◆ IL TUO COMPITO:
Nel testo sulla crioconservazione, puoi ricopiare parola per parola il passo che va da "Il centro Alcor" a "di vivere [7]."?

◆ TESTO DA ANALIZZARE:

Il centro Alcor in Arizona attualmente ha 1.583 «soci», di cui 1.104 hanno completato le pratiche per predisporre la loro crioconservazione, non appena cesseranno di vivere [7].
Aldo Fusciardi, un imprenditore morto a 75 anni nel 2012, è stato il primo italiano finito in un telwar della Alcor [9].
Daniele Chirico, infermiere laureato in Medicina, ha pagato 30 mila euro alla società Cryonics Institute che si trova in Michigan. «È lo stesso costo di un Suv, io rinuncio al Suv e compro l’estensione della mia vita, non vedo perché dobbiamo privarci di questa incredibile possibilità di vivere dopo la morte. Qualcuno mi crede pazzo, ma io sono sicuro di rinascere tra 500 anni» [10].

◆ DATI FORNITI:
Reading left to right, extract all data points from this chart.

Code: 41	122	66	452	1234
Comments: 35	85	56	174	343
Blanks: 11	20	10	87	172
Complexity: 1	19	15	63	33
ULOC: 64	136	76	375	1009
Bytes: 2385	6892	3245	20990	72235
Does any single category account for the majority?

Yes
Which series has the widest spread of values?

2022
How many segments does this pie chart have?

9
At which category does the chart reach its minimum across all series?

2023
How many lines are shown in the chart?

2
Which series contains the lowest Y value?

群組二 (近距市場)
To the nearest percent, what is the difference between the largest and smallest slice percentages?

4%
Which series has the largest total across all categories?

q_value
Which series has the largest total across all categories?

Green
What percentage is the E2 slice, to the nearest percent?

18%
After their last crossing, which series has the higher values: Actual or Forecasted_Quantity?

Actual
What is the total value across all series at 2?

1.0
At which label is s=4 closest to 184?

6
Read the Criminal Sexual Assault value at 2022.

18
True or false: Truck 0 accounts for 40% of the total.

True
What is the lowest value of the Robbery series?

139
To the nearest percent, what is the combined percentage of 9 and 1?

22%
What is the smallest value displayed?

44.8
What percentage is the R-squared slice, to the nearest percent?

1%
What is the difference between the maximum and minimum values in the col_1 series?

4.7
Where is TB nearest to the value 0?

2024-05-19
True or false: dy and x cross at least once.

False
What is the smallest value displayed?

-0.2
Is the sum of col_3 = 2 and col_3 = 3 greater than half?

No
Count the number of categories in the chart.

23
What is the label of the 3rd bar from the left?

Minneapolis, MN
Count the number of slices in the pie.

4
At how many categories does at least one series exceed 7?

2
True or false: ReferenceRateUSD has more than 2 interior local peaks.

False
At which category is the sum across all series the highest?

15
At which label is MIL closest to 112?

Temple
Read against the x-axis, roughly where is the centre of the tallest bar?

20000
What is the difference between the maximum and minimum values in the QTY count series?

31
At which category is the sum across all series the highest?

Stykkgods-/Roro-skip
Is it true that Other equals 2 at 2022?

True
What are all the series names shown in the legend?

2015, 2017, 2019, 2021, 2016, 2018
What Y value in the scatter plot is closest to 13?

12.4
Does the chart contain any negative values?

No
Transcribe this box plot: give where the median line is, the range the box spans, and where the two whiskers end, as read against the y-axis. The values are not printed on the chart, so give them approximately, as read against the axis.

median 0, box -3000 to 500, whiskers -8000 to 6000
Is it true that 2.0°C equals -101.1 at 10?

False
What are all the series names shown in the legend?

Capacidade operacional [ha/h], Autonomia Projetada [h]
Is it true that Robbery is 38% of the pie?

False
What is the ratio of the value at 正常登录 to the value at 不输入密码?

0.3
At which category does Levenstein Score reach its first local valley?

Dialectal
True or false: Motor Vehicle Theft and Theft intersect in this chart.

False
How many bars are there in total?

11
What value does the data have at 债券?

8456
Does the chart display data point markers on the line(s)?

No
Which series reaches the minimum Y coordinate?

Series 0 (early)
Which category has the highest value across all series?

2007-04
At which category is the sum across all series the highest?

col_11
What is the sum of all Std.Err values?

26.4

◆ RISPOSTA:
Il centro Alcor in Arizona attualmente ha 1.583 «soci», di cui 1.104 hanno completato le pratiche per predisporre la loro crioconservazione, non appena cesseranno di vivere [7].